Eighty years ago this week a handful of young German idealists defy the Nazi regime

 


The catastrophe at Stalingrad had overwhelmed any thought of commemorating the tenth anniversary of the Nazi Machtergreifung (seizure of power), traditionally the most important date in the Nazi calendar, but Goebbels filled the gap with a speech at the Berlin Sportpalast in which he addressed the German people with "total frankness." They were offered the choice between domination by Bolshevism or resistance to the end in a total war. In practice Germany's leaders had chosen destruction as the national goal and destiny.

Three students in Munich belonging to a loosely organised movement, the White Rose, were caught after scattering  tracts calling for the removal of Hitler in the central lobby of the university. The movement was religous and intellectual in tone, but male members had served on the Eastern Front and learned of the extermination of the Jews. This was the sixth pamphlet to be distributed and group had also put up grafitti. Sister and brother Sophie and Hans Scholl and Christoph Probst were sentenced to death for treason by the Nazi Volksgerichthof (people's court) and swiftly guillotined. Hans called out "Long live freedom" before the blade fell. White Rose failed to arouse any broader protest, but copies of its leaflets found their way to Britain by the spring and were embodied in propaganda leaflets dropped on Germany. 

King George VI announced that the "Warrior City" of Stalingrad was to be presented with a Sword of Honour made in Britain to mark its resistance to Nazism. By some measures, this was the high point of British Sovophilia.

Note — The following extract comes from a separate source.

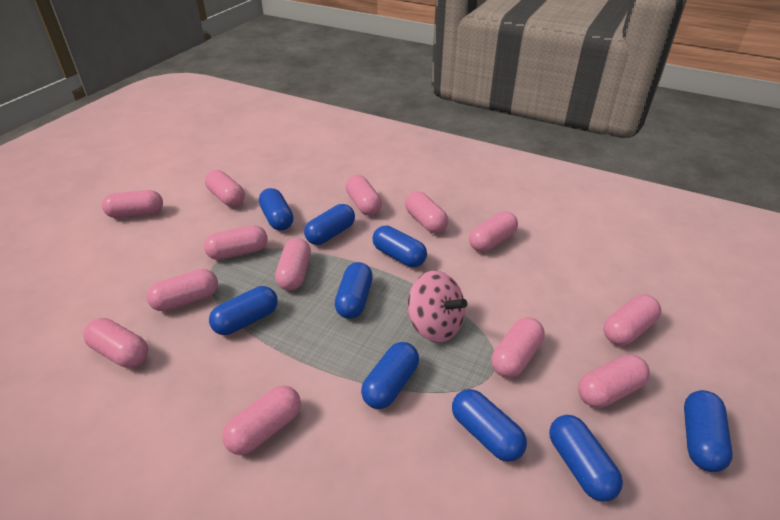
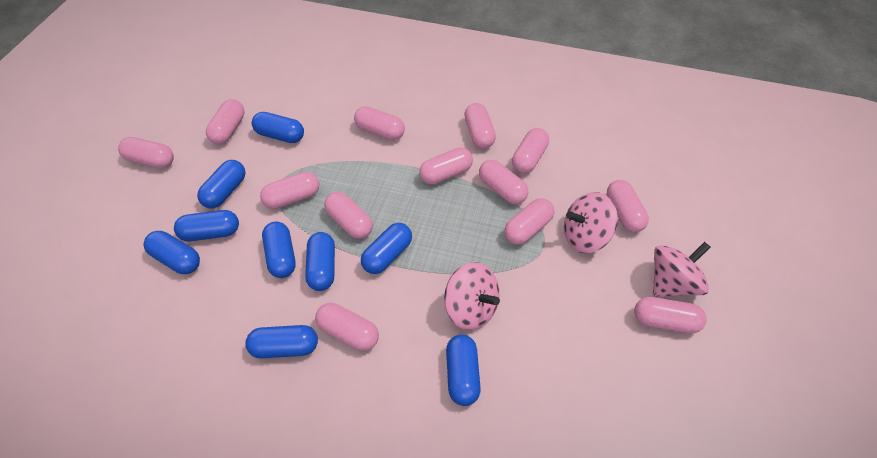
pink spinning top: 1 -> 3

Emboldened by its success at Stalingrad, the Red Army launched a major offensive in the Ukraine. The city of Kharkiv (Kharkov in the Russian spelling then standard) was retaken, but the Germans retreated in reasonable order. 

Soong Mayling, or Madame Chiang Kai-shek as she was generally called, visited the US as her husband's representative. The high point of her tour was addresses to each House of Congress, the first by a private citizen and only the second by a woman. US-educated and very westernized, she made an immensely positive impression. It fell in with President Roosevelt's strategy of building counter-weights to Britain (and more distantly France), as traditional colonialist powers, to promote Chiang's  nationalist China as a co-equal ally in the struggle against the Axis. Unwittingly this helped burden the US foreign policy debate with a ludicrously positive valuation of the Chiang regime.